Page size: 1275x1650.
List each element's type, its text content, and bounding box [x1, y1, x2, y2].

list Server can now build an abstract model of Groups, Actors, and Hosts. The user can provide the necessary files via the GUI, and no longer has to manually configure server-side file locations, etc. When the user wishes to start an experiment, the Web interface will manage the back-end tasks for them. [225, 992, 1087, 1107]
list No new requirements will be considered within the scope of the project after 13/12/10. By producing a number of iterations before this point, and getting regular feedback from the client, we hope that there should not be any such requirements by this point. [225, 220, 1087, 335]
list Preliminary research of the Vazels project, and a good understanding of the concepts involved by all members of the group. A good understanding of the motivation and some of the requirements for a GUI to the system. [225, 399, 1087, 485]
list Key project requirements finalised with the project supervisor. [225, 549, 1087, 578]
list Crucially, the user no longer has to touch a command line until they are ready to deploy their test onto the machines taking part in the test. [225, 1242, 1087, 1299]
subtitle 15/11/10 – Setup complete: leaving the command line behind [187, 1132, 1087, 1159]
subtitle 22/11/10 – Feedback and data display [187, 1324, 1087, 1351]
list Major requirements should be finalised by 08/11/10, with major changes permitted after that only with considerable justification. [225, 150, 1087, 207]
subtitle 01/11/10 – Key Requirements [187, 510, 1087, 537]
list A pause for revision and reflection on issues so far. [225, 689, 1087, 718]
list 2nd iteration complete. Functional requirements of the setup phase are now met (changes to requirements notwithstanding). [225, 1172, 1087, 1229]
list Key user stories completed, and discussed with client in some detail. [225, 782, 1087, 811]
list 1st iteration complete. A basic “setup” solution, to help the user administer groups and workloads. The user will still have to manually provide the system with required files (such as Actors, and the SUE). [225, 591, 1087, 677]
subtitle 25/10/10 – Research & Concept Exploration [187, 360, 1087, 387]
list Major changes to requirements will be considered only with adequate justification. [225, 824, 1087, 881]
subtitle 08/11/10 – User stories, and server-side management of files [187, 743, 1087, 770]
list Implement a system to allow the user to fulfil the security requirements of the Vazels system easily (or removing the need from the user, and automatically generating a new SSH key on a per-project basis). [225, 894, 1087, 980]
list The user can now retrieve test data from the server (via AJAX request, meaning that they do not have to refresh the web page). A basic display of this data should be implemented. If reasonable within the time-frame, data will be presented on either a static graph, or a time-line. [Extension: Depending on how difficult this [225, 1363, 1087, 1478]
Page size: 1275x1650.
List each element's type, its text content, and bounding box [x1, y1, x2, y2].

******

(The exercise):
Reproduce all of the data above line for line, without changing a single character.

(Result of this exercise):
Page size: 1275x1650.
List each element's type, its text content, and bounding box [x1, y1, x2, y2].

list Server can now build an abstract model of Groups, Actors, and Hosts. The user can provide the necessary files via the GUI, and no longer has to manually configure server-side file locations, etc. When the user wishes to start an experiment, the Web interface will manage the back-end tasks for them. [225, 992, 1087, 1107]
list No new requirements will be considered within the scope of the project after 13/12/10. By producing a number of iterations before this point, and getting regular feedback from the client, we hope that there should not be any such requirements by this point. [225, 220, 1087, 335]
list Preliminary research of the Vazels project, and a good understanding of the concepts involved by all members of the group. A good understanding of the motivation and some of the requirements for a GUI to the system. [225, 399, 1087, 485]
list Key project requirements finalised with the project supervisor. [225, 549, 1087, 578]
list Crucially, the user no longer has to touch a command line until they are ready to deploy their test onto the machines taking part in the test. [225, 1242, 1087, 1299]
subtitle 15/11/10 – Setup complete: leaving the command line behind [187, 1132, 1087, 1159]
subtitle 22/11/10 – Feedback and data display [187, 1324, 1087, 1351]
list Major requirements should be finalised by 08/11/10, with major changes permitted after that only with considerable justification. [225, 150, 1087, 207]
subtitle 01/11/10 – Key Requirements [187, 510, 1087, 537]
list A pause for revision and reflection on issues so far. [225, 689, 1087, 718]
list 2nd iteration complete. Functional requirements of the setup phase are now met (changes to requirements notwithstanding). [225, 1172, 1087, 1229]
list Key user stories completed, and discussed with client in some detail. [225, 782, 1087, 811]
list 1st iteration complete. A basic “setup” solution, to help the user administer groups and workloads. The user will still have to manually provide the system with required files (such as Actors, and the SUE). [225, 591, 1087, 677]
subtitle 25/10/10 – Research & Concept Exploration [187, 360, 1087, 387]
list Major changes to requirements will be considered only with adequate justification. [225, 824, 1087, 881]
subtitle 08/11/10 – User stories, and server-side management of files [187, 743, 1087, 770]
list Implement a system to allow the user to fulfil the security requirements of the Vazels system easily (or removing the need from the user, and automatically generating a new SSH key on a per-project basis). [225, 894, 1087, 980]
list The user can now retrieve test data from the server (via AJAX request, meaning that they do not have to refresh the web page). A basic display of this data should be implemented. If reasonable within the time-frame, data will be presented on either a static graph, or a time-line. [Extension: Depending on how difficult this [225, 1363, 1087, 1478]
Page size: 1275x1650.
List each element's type, its text content, and bounding box [x1, y1, x2, y2].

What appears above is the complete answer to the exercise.